▶ _Supplied information_:
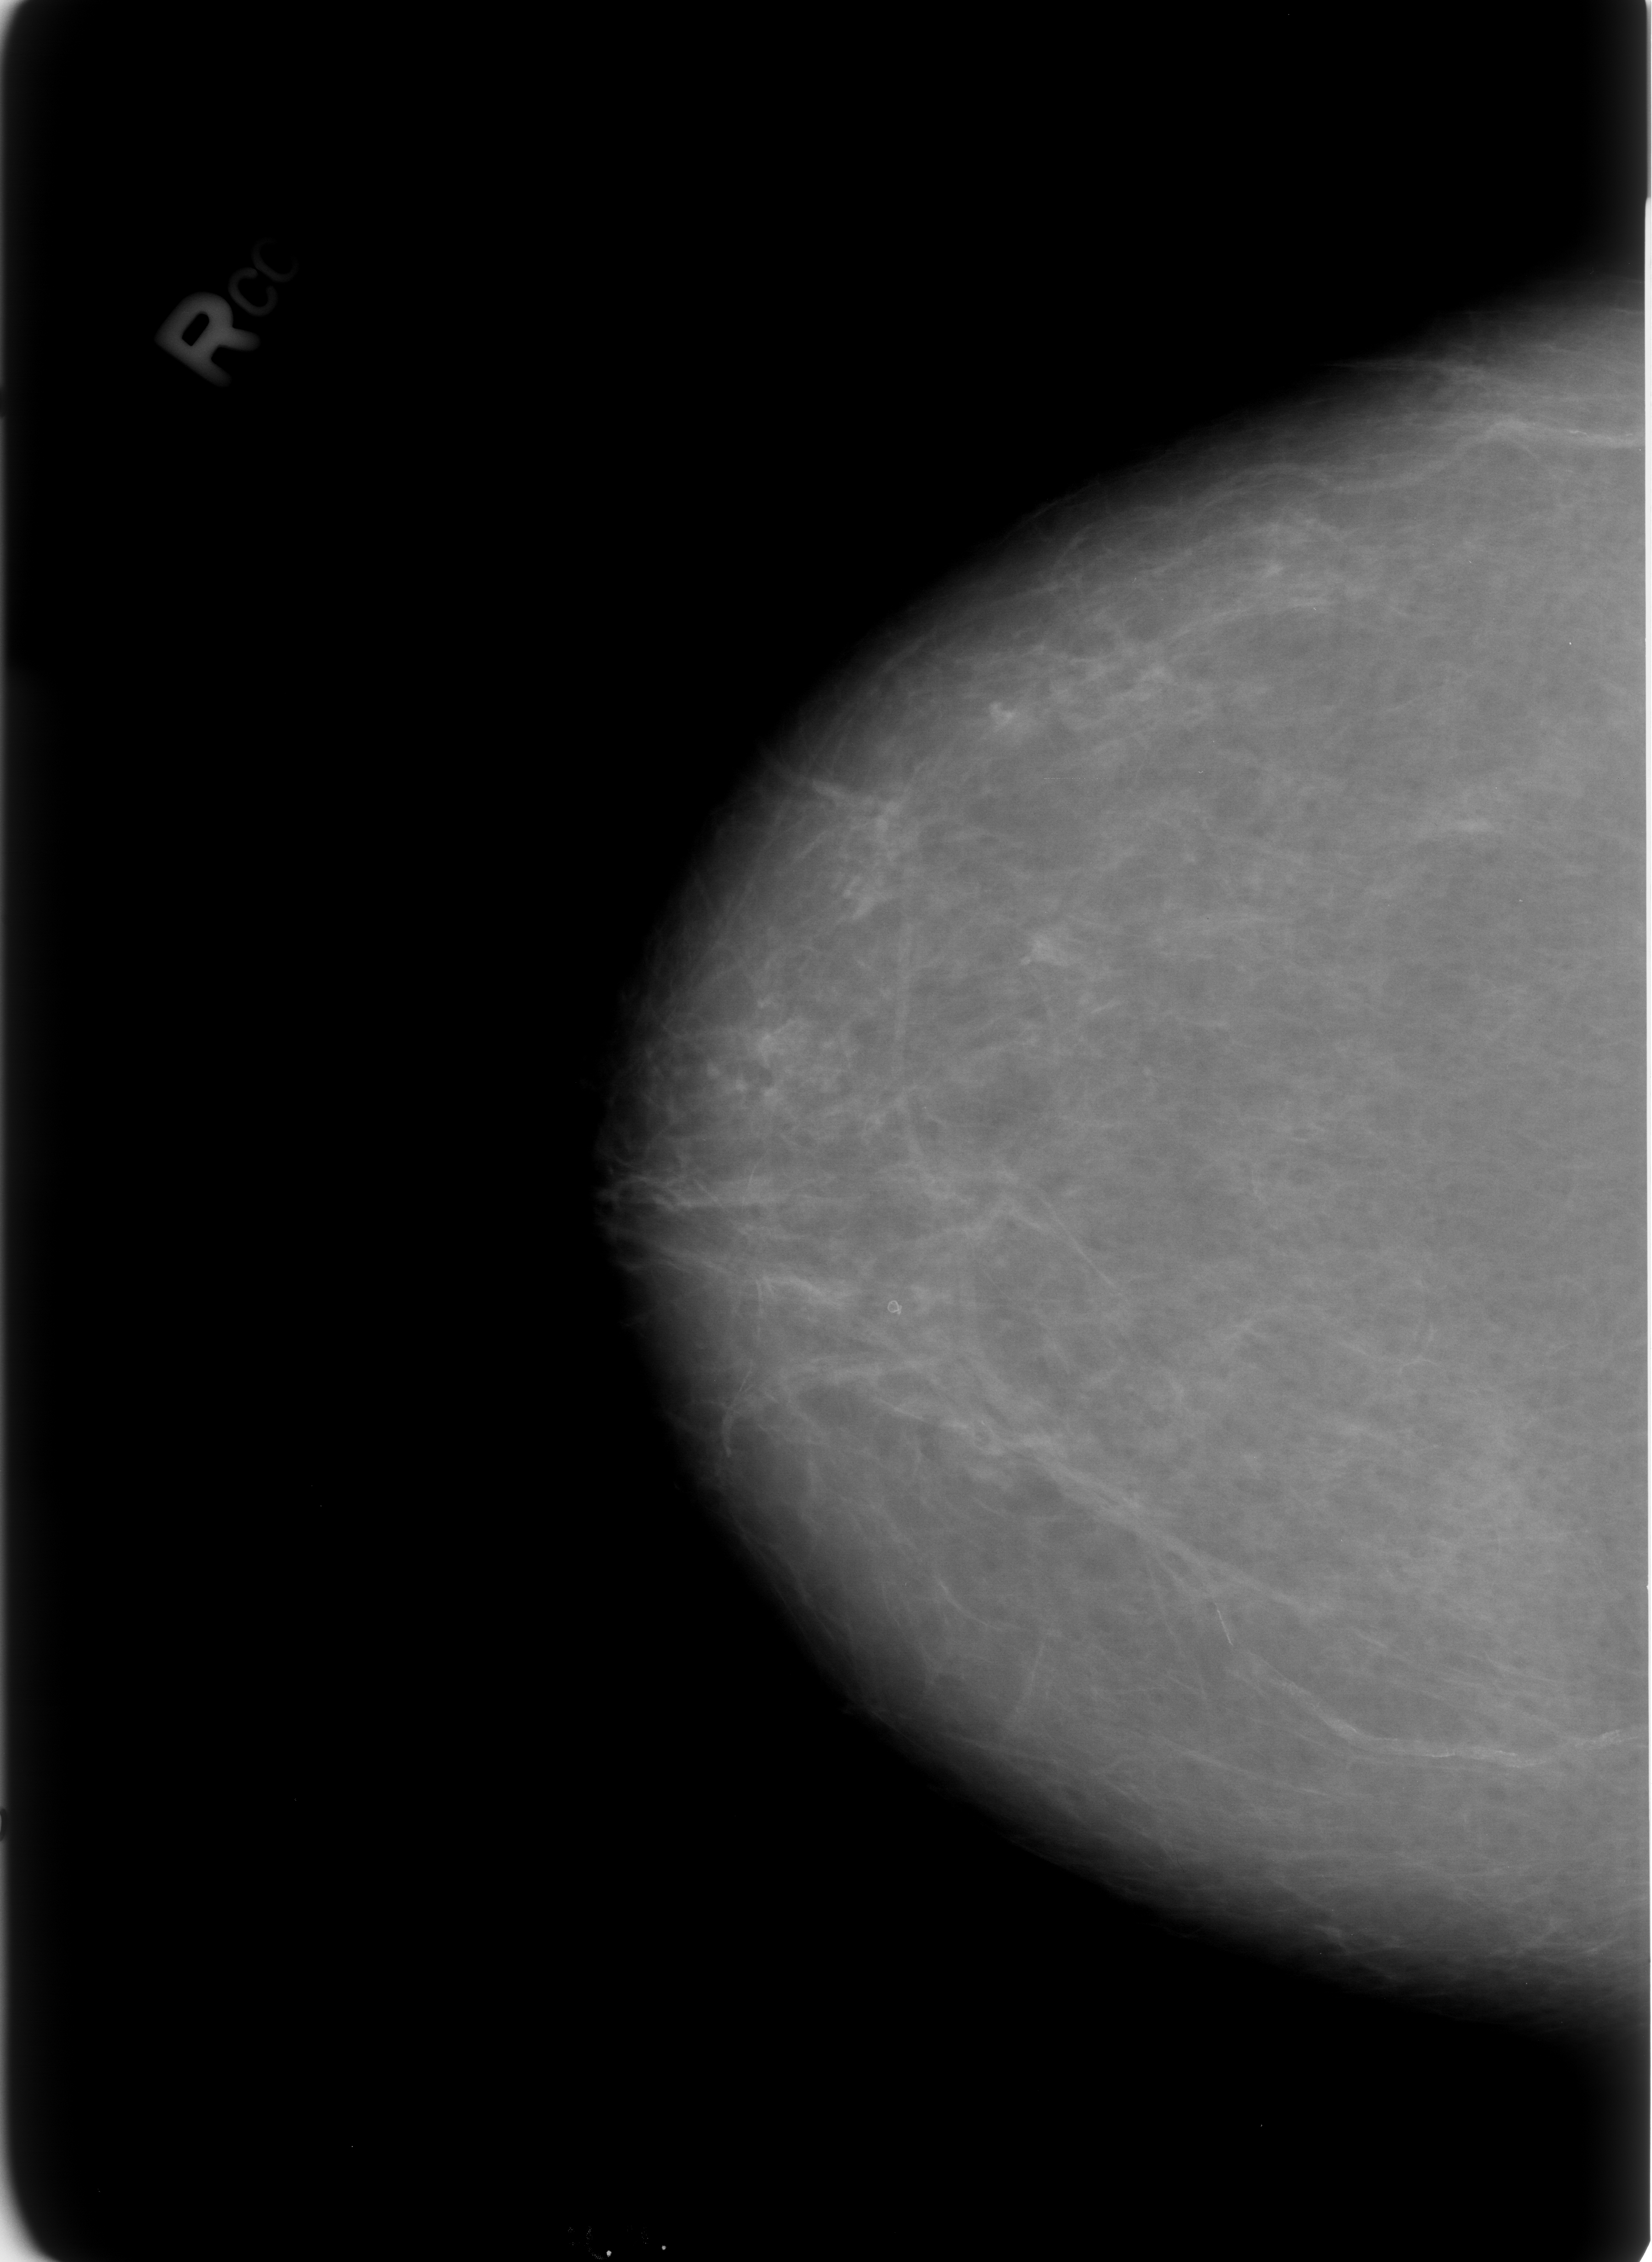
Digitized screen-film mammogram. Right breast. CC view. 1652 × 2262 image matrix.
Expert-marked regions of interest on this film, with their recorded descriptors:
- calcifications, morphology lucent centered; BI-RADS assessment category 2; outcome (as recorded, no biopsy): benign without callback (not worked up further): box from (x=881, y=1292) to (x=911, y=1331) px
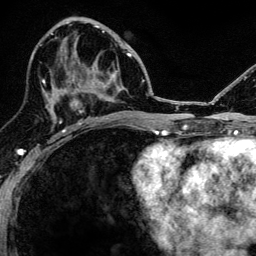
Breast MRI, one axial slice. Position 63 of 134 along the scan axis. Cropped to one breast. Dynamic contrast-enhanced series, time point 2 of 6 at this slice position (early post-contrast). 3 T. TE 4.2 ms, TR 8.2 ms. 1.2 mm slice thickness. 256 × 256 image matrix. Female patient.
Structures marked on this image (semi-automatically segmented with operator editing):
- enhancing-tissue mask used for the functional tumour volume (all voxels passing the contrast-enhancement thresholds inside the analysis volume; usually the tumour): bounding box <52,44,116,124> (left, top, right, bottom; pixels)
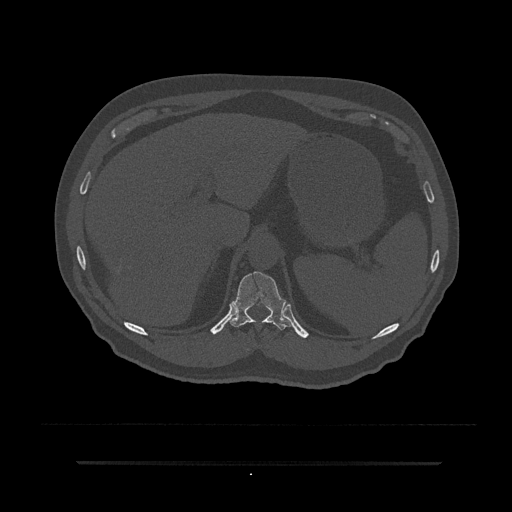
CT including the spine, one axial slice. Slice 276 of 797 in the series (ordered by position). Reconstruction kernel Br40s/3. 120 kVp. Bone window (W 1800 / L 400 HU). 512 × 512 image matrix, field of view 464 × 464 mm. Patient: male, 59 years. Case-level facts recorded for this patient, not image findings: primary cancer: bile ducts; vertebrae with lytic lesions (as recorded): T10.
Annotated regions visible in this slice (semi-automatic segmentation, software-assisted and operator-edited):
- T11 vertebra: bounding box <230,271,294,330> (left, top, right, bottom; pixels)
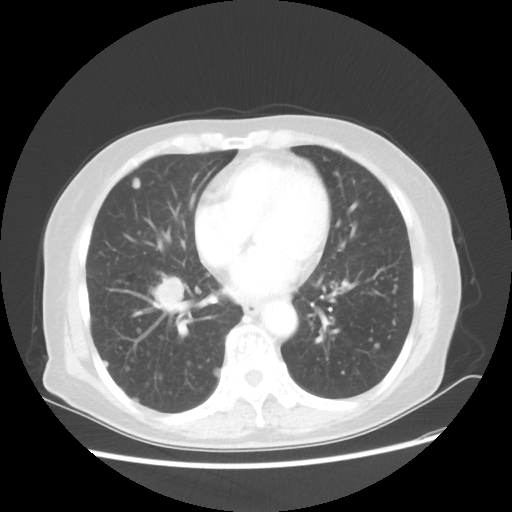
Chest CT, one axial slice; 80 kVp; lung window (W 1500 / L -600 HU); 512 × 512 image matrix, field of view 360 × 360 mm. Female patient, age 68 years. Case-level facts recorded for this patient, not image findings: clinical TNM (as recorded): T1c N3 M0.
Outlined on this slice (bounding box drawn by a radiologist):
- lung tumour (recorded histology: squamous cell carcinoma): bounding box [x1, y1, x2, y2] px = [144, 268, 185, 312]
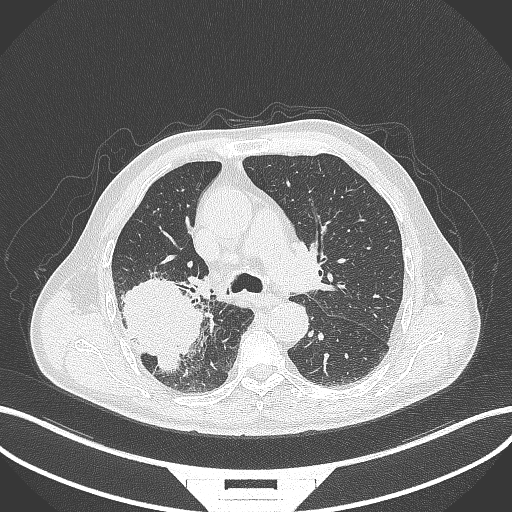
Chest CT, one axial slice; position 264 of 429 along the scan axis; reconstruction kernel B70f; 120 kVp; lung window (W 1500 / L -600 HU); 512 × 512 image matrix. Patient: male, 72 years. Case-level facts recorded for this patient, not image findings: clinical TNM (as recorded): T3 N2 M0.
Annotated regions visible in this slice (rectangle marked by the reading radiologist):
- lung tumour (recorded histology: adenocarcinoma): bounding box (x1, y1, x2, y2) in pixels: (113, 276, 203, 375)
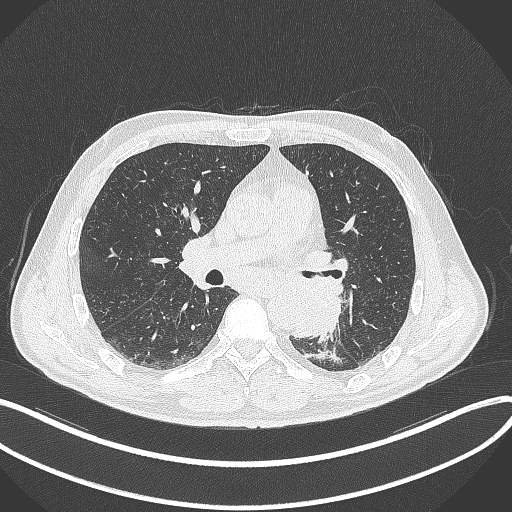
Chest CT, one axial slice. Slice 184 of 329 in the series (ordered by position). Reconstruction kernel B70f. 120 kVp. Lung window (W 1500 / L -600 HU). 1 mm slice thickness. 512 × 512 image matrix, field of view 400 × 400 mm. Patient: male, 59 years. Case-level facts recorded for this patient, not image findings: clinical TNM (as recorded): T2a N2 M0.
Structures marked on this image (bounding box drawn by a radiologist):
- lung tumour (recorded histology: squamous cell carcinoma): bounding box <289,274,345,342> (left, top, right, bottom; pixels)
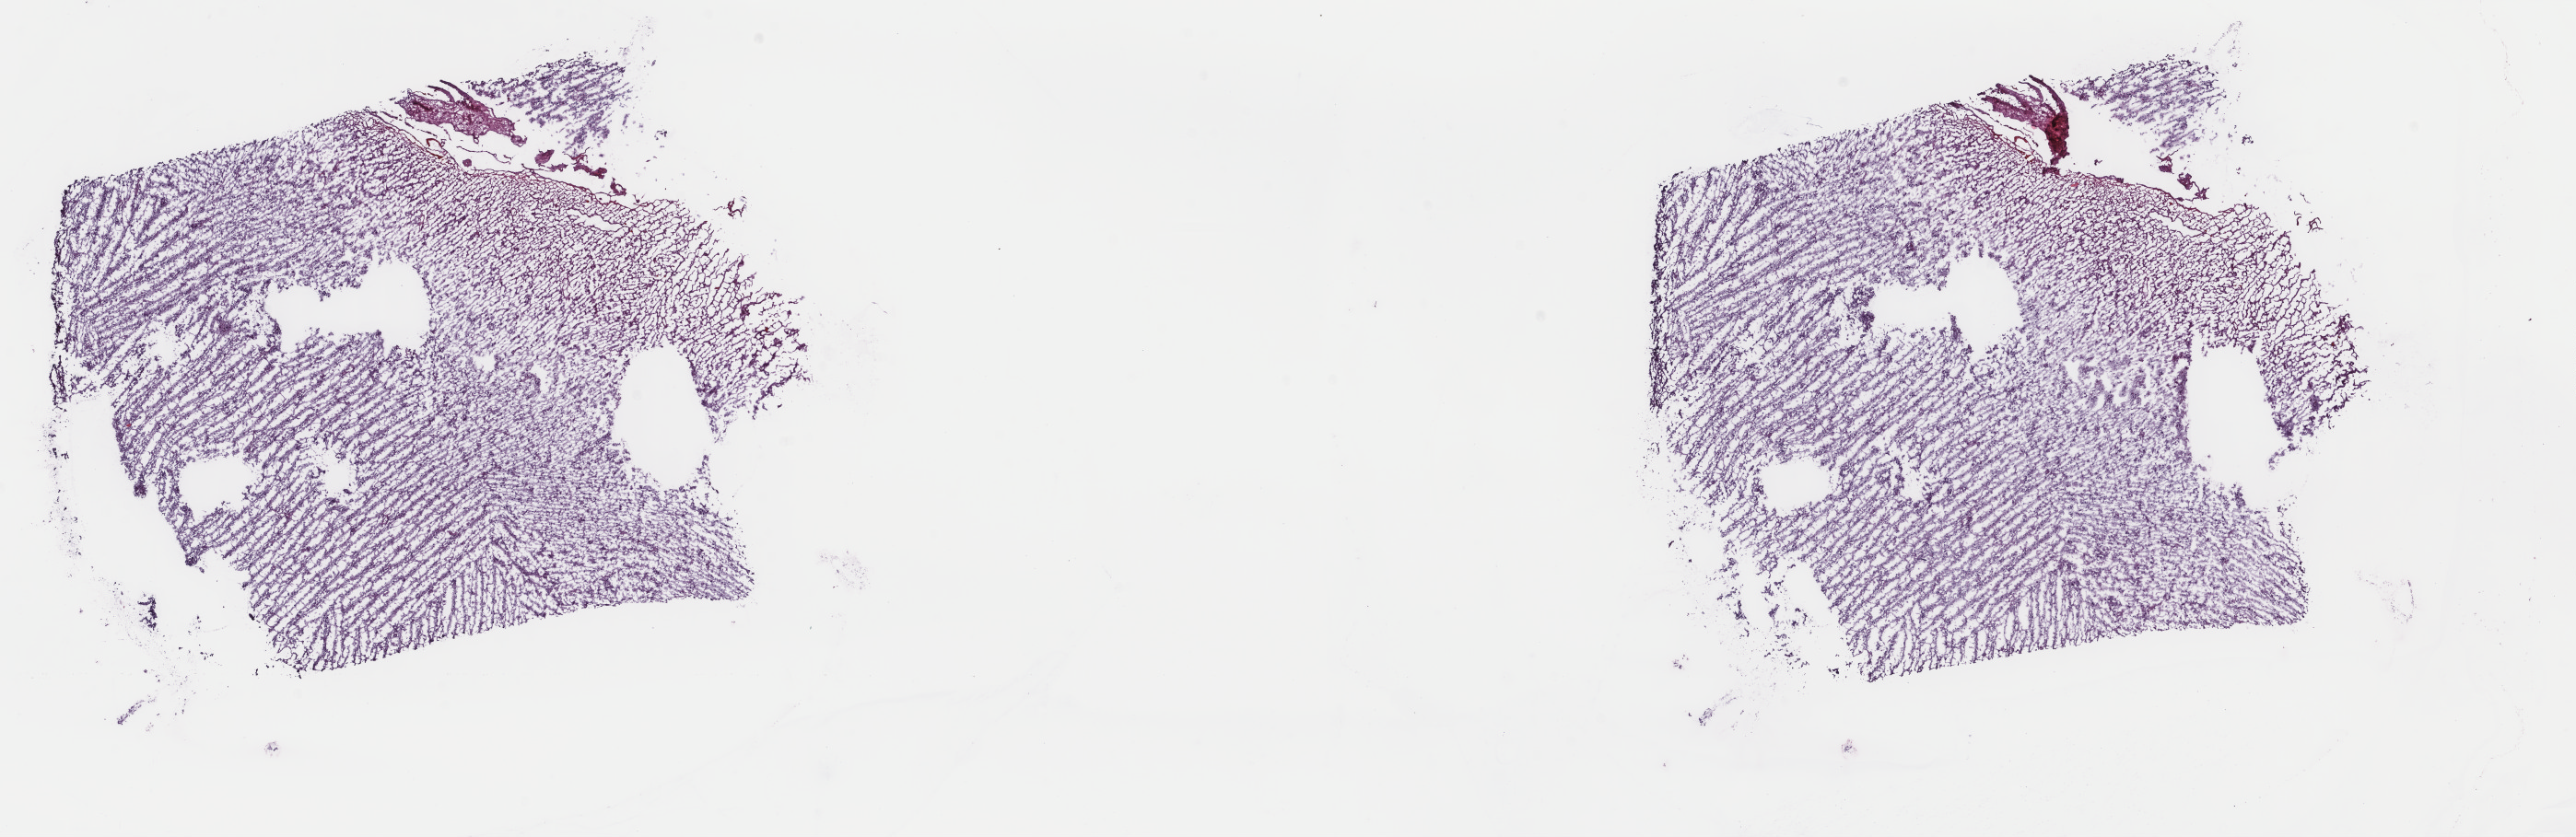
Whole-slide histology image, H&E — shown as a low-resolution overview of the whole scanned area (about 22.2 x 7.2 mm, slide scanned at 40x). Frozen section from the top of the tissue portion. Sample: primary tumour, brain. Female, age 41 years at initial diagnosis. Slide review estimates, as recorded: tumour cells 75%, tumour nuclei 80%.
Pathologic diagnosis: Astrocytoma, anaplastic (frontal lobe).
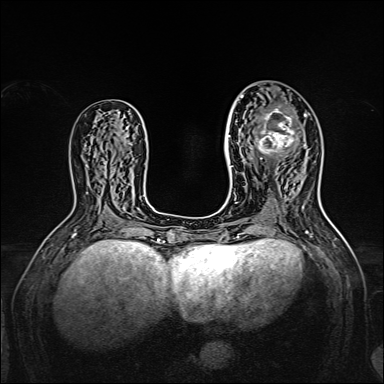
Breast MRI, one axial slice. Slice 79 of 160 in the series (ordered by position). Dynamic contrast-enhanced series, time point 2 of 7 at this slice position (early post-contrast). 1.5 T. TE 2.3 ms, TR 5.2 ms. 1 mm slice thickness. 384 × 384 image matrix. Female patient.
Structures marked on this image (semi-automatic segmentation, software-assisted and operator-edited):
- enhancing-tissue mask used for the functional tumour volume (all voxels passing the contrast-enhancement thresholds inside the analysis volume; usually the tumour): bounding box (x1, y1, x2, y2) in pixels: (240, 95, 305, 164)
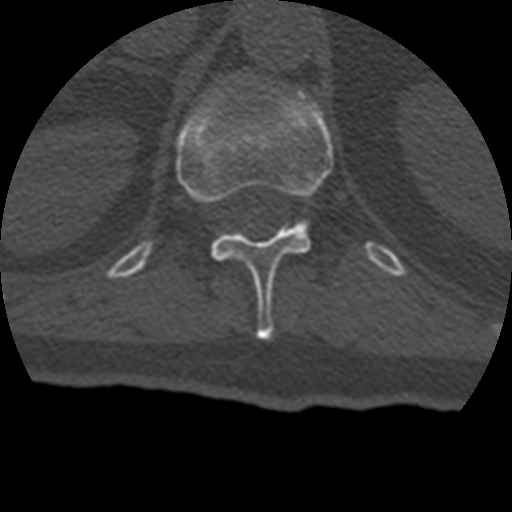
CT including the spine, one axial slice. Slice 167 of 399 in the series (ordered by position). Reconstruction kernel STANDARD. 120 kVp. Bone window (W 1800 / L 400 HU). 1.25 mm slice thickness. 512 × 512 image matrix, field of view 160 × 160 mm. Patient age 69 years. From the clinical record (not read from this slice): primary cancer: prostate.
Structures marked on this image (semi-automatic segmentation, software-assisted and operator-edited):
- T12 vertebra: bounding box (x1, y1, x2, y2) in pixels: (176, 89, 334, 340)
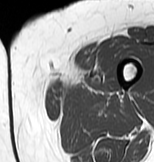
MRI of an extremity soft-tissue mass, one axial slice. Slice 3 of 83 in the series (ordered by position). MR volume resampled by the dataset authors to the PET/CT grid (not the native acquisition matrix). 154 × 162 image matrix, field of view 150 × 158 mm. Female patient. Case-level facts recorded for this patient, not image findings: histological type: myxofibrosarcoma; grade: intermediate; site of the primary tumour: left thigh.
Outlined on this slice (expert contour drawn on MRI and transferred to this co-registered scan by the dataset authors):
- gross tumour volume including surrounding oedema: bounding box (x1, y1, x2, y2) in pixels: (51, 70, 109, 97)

▶ _What to produce_:
Repeat the data word for word; drop the pictures.

▶ _Task result_:
Digitized screen-film mammogram. Right breast. CC view. 1652 × 2262 image matrix.
Expert-marked regions of interest on this film, with their recorded descriptors:
- calcifications, morphology lucent centered; BI-RADS assessment category 2; outcome (as recorded, no biopsy): benign without callback (not worked up further): box from (x=881, y=1292) to (x=911, y=1331) px
Breast MRI, one axial slice. Position 63 of 134 along the scan axis. Cropped to one breast. Dynamic contrast-enhanced series, time point 2 of 6 at this slice position (early post-contrast). 3 T. TE 4.2 ms, TR 8.2 ms. 1.2 mm slice thickness. 256 × 256 image matrix. Female patient.
Structures marked on this image (semi-automatically segmented with operator editing):
- enhancing-tissue mask used for the functional tumour volume (all voxels passing the contrast-enhancement thresholds inside the analysis volume; usually the tumour): bounding box <52,44,116,124> (left, top, right, bottom; pixels)
CT including the spine, one axial slice. Slice 276 of 797 in the series (ordered by position). Reconstruction kernel Br40s/3. 120 kVp. Bone window (W 1800 / L 400 HU). 512 × 512 image matrix, field of view 464 × 464 mm. Patient: male, 59 years. Case-level facts recorded for this patient, not image findings: primary cancer: bile ducts; vertebrae with lytic lesions (as recorded): T10.
Annotated regions visible in this slice (semi-automatic segmentation, software-assisted and operator-edited):
- T11 vertebra: bounding box <230,271,294,330> (left, top, right, bottom; pixels)
Chest CT, one axial slice; 80 kVp; lung window (W 1500 / L -600 HU); 512 × 512 image matrix, field of view 360 × 360 mm. Female patient, age 68 years. Case-level facts recorded for this patient, not image findings: clinical TNM (as recorded): T1c N3 M0.
Outlined on this slice (bounding box drawn by a radiologist):
- lung tumour (recorded histology: squamous cell carcinoma): bounding box [x1, y1, x2, y2] px = [144, 268, 185, 312]
Chest CT, one axial slice; position 264 of 429 along the scan axis; reconstruction kernel B70f; 120 kVp; lung window (W 1500 / L -600 HU); 512 × 512 image matrix. Patient: male, 72 years. Case-level facts recorded for this patient, not image findings: clinical TNM (as recorded): T3 N2 M0.
Annotated regions visible in this slice (rectangle marked by the reading radiologist):
- lung tumour (recorded histology: adenocarcinoma): bounding box (x1, y1, x2, y2) in pixels: (113, 276, 203, 375)
Chest CT, one axial slice. Slice 184 of 329 in the series (ordered by position). Reconstruction kernel B70f. 120 kVp. Lung window (W 1500 / L -600 HU). 1 mm slice thickness. 512 × 512 image matrix, field of view 400 × 400 mm. Patient: male, 59 years. Case-level facts recorded for this patient, not image findings: clinical TNM (as recorded): T2a N2 M0.
Structures marked on this image (bounding box drawn by a radiologist):
- lung tumour (recorded histology: squamous cell carcinoma): bounding box <289,274,345,342> (left, top, right, bottom; pixels)
Whole-slide histology image, H&E — shown as a low-resolution overview of the whole scanned area (about 22.2 x 7.2 mm, slide scanned at 40x). Frozen section from the top of the tissue portion. Sample: primary tumour, brain. Female, age 41 years at initial diagnosis. Slide review estimates, as recorded: tumour cells 75%, tumour nuclei 80%.
Pathologic diagnosis: Astrocytoma, anaplastic (frontal lobe).
Breast MRI, one axial slice. Slice 79 of 160 in the series (ordered by position). Dynamic contrast-enhanced series, time point 2 of 7 at this slice position (early post-contrast). 1.5 T. TE 2.3 ms, TR 5.2 ms. 1 mm slice thickness. 384 × 384 image matrix. Female patient.
Structures marked on this image (semi-automatic segmentation, software-assisted and operator-edited):
- enhancing-tissue mask used for the functional tumour volume (all voxels passing the contrast-enhancement thresholds inside the analysis volume; usually the tumour): bounding box (x1, y1, x2, y2) in pixels: (240, 95, 305, 164)
CT including the spine, one axial slice. Slice 167 of 399 in the series (ordered by position). Reconstruction kernel STANDARD. 120 kVp. Bone window (W 1800 / L 400 HU). 1.25 mm slice thickness. 512 × 512 image matrix, field of view 160 × 160 mm. Patient age 69 years. From the clinical record (not read from this slice): primary cancer: prostate.
Structures marked on this image (semi-automatic segmentation, software-assisted and operator-edited):
- T12 vertebra: bounding box (x1, y1, x2, y2) in pixels: (176, 89, 334, 340)
MRI of an extremity soft-tissue mass, one axial slice. Slice 3 of 83 in the series (ordered by position). MR volume resampled by the dataset authors to the PET/CT grid (not the native acquisition matrix). 154 × 162 image matrix, field of view 150 × 158 mm. Female patient. Case-level facts recorded for this patient, not image findings: histological type: myxofibrosarcoma; grade: intermediate; site of the primary tumour: left thigh.
Outlined on this slice (expert contour drawn on MRI and transferred to this co-registered scan by the dataset authors):
- gross tumour volume including surrounding oedema: bounding box (x1, y1, x2, y2) in pixels: (51, 70, 109, 97)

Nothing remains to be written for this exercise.